Similar restrictions have been reintroduced in France and Germany.

New Belgian measures are that any gatherings in public spaces must be limited to a maximum of four people, and supermarkets can only sell essential goods. Households are allowed just one visitor. The existing night-time curfew measures and closures of bars and restaurants will remain in place.

Autumn school holidays have also been extended until 15 November.

The BBC reports that Belgium, which suffered one of the highest death rates in the world during the first wave of the pandemic in the northern spring, now has the highest infection rate in Europe, with more than half of the 2 000 beds in its intensive care units already occupied by Covid-19 patients.

Prime Minister Alexander de Croo said the country ‘finds itself in a health emergency’.

In Britain, Prime Minister Boris Johnson is understood to be considering a month-long lockdown across England in the hope that measures could be eased before Christmas, the BBC reports.

It says it has seen reports suggesting that the UK is on course for a much higher death toll than during the first wave unless further restrictions are introduced.
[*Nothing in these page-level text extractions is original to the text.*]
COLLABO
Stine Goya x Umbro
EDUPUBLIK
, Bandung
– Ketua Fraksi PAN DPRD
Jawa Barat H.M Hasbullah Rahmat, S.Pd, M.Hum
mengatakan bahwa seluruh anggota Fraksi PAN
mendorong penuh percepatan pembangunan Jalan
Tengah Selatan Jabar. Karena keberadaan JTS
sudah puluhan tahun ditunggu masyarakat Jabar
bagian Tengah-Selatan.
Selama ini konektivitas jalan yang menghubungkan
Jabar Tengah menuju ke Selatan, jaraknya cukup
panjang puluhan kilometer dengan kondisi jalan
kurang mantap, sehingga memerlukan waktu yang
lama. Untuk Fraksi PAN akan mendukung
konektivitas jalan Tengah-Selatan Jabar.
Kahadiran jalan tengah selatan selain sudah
Deaths could reach more than 4 000 a day, one of the models suggests. This figure is based on no policies being brought in to slow the spread of the disease. At the height of the pandemic during the spring, deaths in the UK reached more than 1 000 a day.

The Financial Times reports that Covid-19 cases in the United States increased by 97 000 on Friday, by far the largest one-day jump since the start of the pandemic, with Midwestern states leading a wave of infections, hospitalisations and deaths across the country just days before the presidential election. 

It said Friday’s increase was led by the big industrial states of the Midwest, many of which are key battlegrounds for Tuesday’s election. Illinois and Ohio set single-day records with 6 943 and 3 845, respectively. Wisconsin had 5 096 new confirmed cases, its second-highest daily increase, according to the state health department.